プレジデントオンライン / 2024年8月31日 10時15分

※写真はイメージです - 写真=iStock.com/wsfurlan

70代の実母と義母が同じようなタイミングで認知症の症状を見せ始めた。旅行先に巨大なぬいぐるみを持参したり、自分で呼んだ救急隊員に「出てけ!」と叫んだり。娘・嫁である女性は40歳前後から50代にいたる現在まで、別人と化してしまった“母親たち”の言動に振り回され続けた――。(前編/全2回)
この連載では、「シングル介護」の事例を紹介していく。「シングル介護」とは、主に未婚者や、配偶者と離婚や死別した人などが、兄弟姉妹の有無に関係なく、介護を1人で担っているケースを指す。その当事者をめぐる状況は過酷だ。「一線を越えそうになる」という声もたびたび耳にしてきた。
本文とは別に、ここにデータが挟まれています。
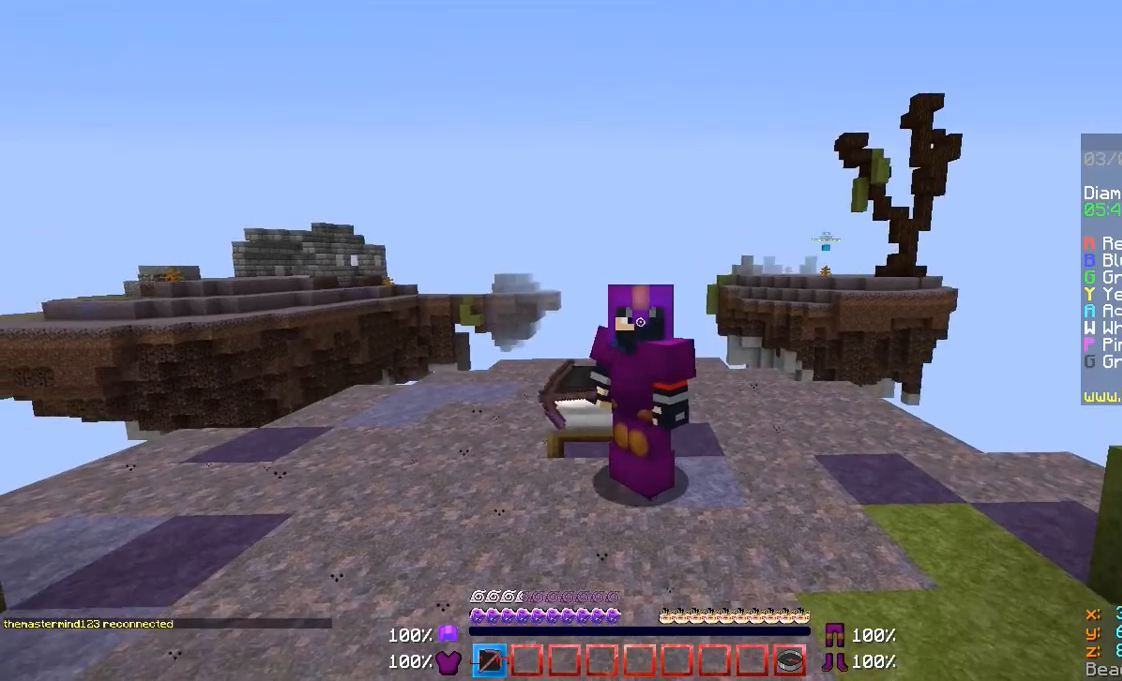
{"keys": [], "mouse": [], "events": [[300, "mouse_left", "down"], [333, "mouse_left", "up"]]}
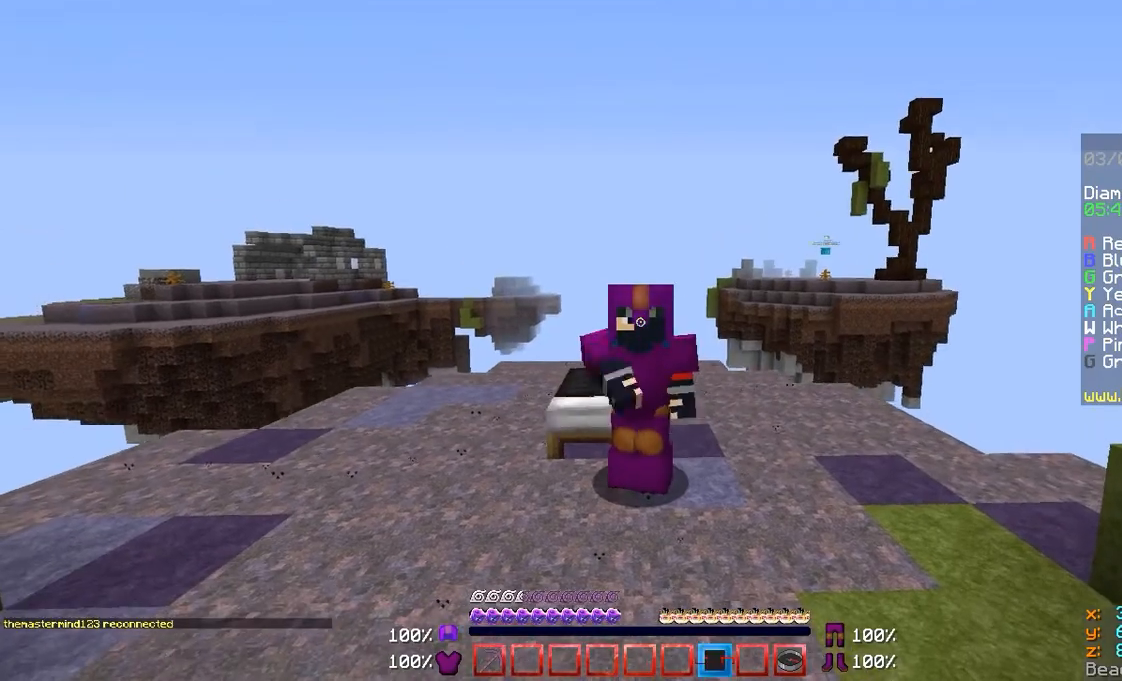
{"keys": [], "mouse": [], "events": []}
なぜそんな危機的状況が生まれるのか。私の取材事例を通じて、社会に警鐘を鳴らしていきたい。

■家族円満な南田家

中部地方在住の南田美玖子さん(仮名・50代)の父親は、上場企業で働く会社員だった。1歳下の母親は、結婚するまでは教育系の会社で働いていた。
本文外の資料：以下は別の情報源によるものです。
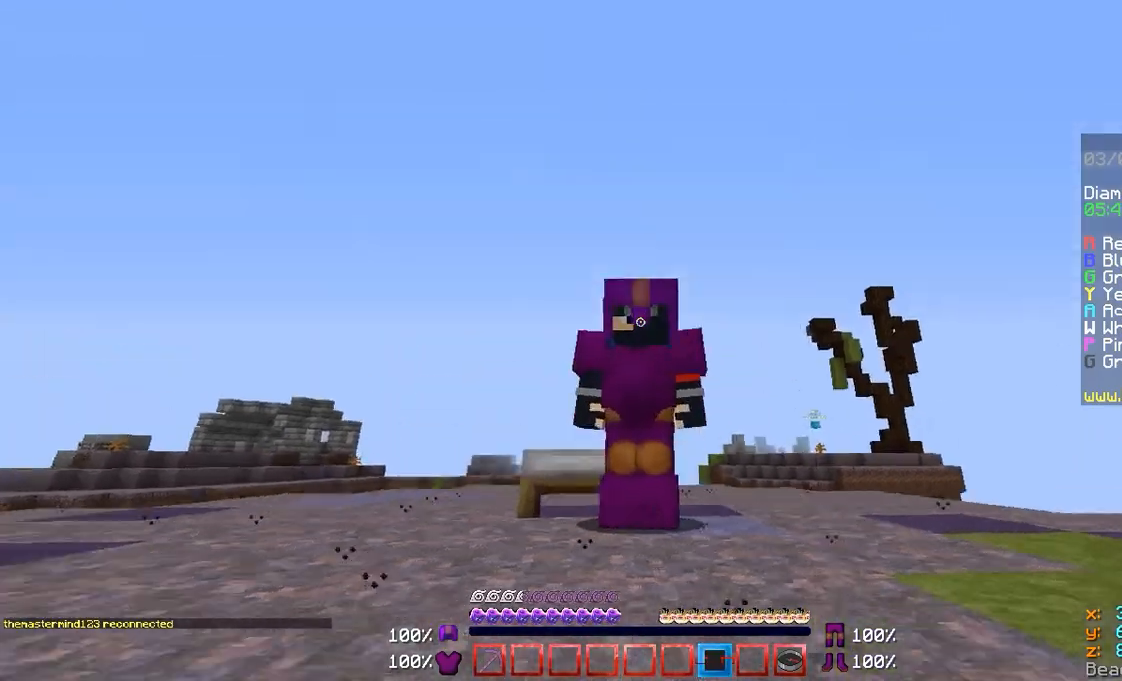
{"keys": [], "mouse": [], "events": []}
2人は父親の姉、母親の兄の結婚の準備の際に出会い、父親の一目惚れで交際がスタート。父親23歳、母親22歳で結婚した。

専業主婦になった母親が25歳の時に兄が、30歳の時に南田さんが生まれた。両親の夫婦仲も南田さんと兄のきょうだい仲も良く、円満な家庭だった。

やがて、兄が大学入学を機に家を出て、30歳で結婚。南田さんは実家から大学に通い、卒業後は上場企業の研究所に勤務。25歳の時に大学時代の友人と結婚し、南田さんは寿退社する。実家から車で20分くらいのところで暮らし始め、27歳で長女を、2歳違いで次女、三女を出産。両親や義両親とは、3人の娘の七五三や幼稚園・学校などの行事がある度に会っていた。
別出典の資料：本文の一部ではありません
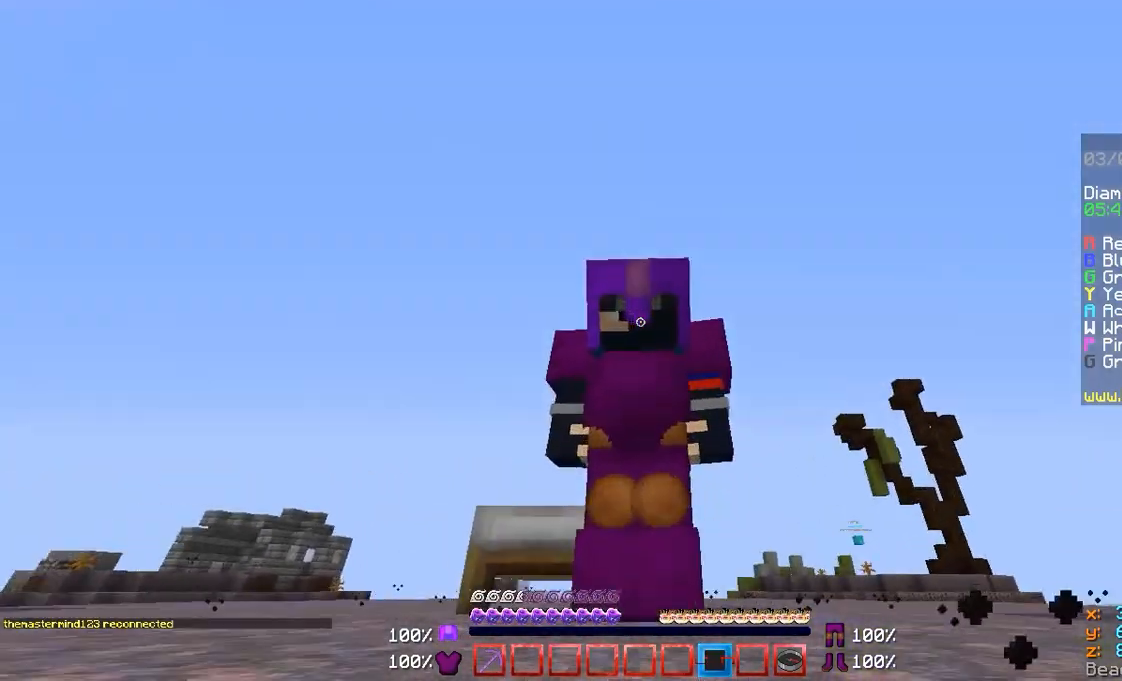
{"keys": [], "mouse": [], "events": []}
2004年、取締役まで務めた父親は、70歳で完全に定年退職を迎えると、趣味の鉄道模型作りに没頭。母親は時々それに付き合ったり、旅行へ行ったり、お茶や染め物、アートフラワーなどなど、お稽古ごとに勤しんでいた。

■母親の異変

ところが2015年頃のこと。40代になっていた南田さんは、78歳の母親が何度も同じ話を繰り返すようになってきたことに気づく。外で会う約束をしても待ち合わせの時間に遅れてきたり、歯医者を予約しても予約時間に間に合わなかったり。常にイライラし始めて、南田さんに逆ギレすることが増えていく。

「当時は認知症に怒りっぽくなるという症状があることを知らなかったので、気付くのが遅れました。でも後から知ったことですが、すでに母は1人で病院に行き、認知症の貼り薬をもらっていました。通院していることを知った時、どこの何という病院に行っているのか聞きましたが、教えてくれませんでした。もしかしたら忘れてしまって言えなかっただけかもしれませんが、しっかり者の母は、プライドもあったのかと思います」

そして2018年。おかしな言動がある度に夫や娘たちに相談し、全員が「おそらく認知症だろう」と見解が一致していたこともあり、「早めになんとかしなくては」と思っていた南田さんは近所の精神科を予約して、母親に「行ってみようよ」と声をかけた。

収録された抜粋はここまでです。